Work order.
Where a line of the following data contains the string "drag", include it in the tally. Report the total alone.

[Opening Records supplied section]

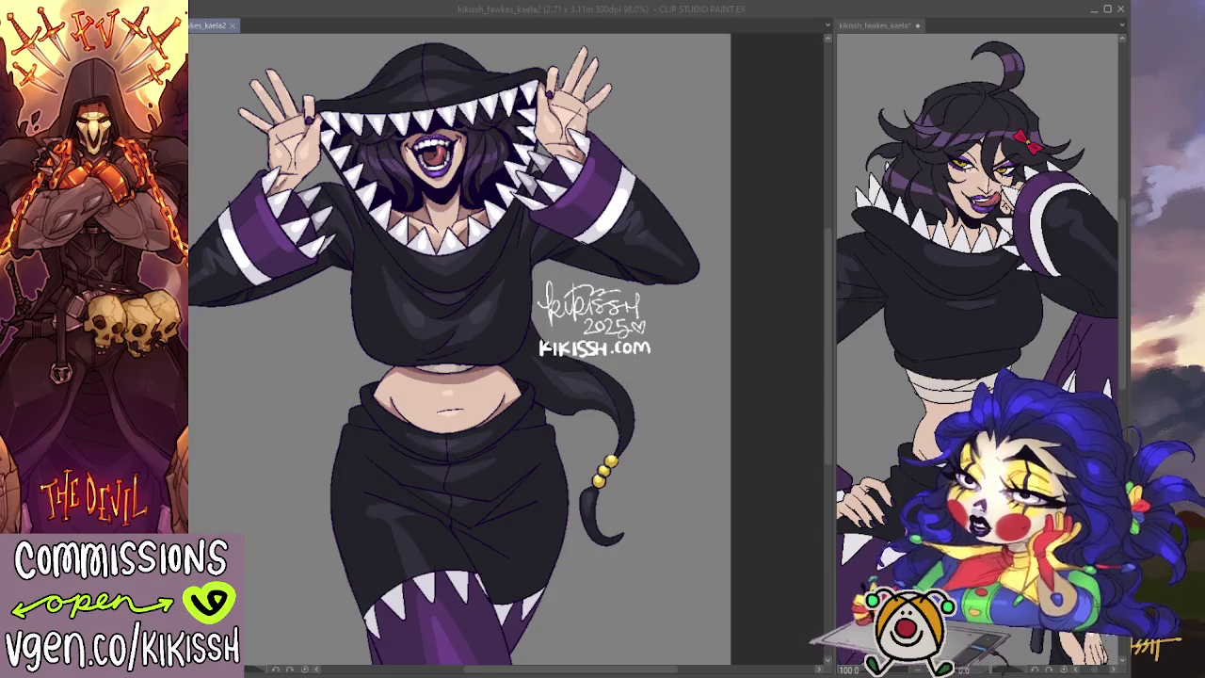
drag(756, 401, 766, 417)
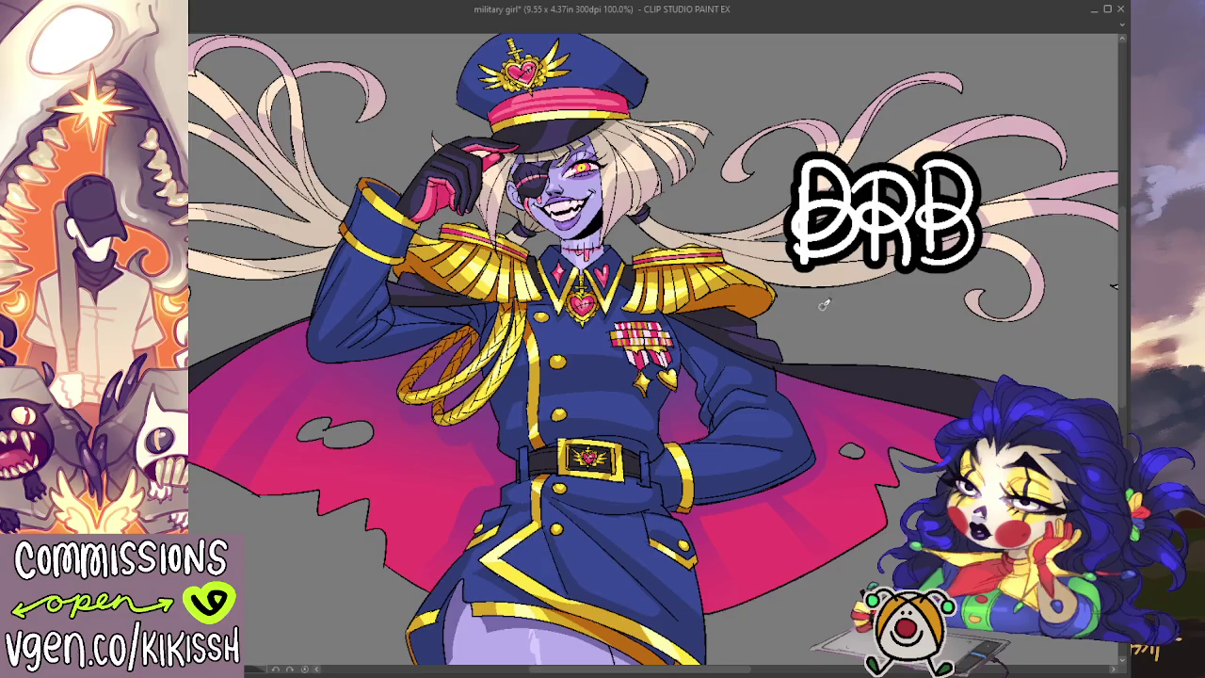
- Handwrite '15 MIN)' after '(10-' under BRB, undoing stray strokes
mouse_move(812, 343)
mouse_down()
mouse_move(834, 292)
mouse_move(828, 338)
mouse_move(844, 315)
mouse_move(808, 315)
mouse_move(836, 341)
mouse_move(860, 295)
mouse_move(901, 305)
mouse_move(907, 329)
mouse_up()
key(Delete)
drag(941, 285, 911, 330)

[Closing Records supplied section]

Response for this exercise.
2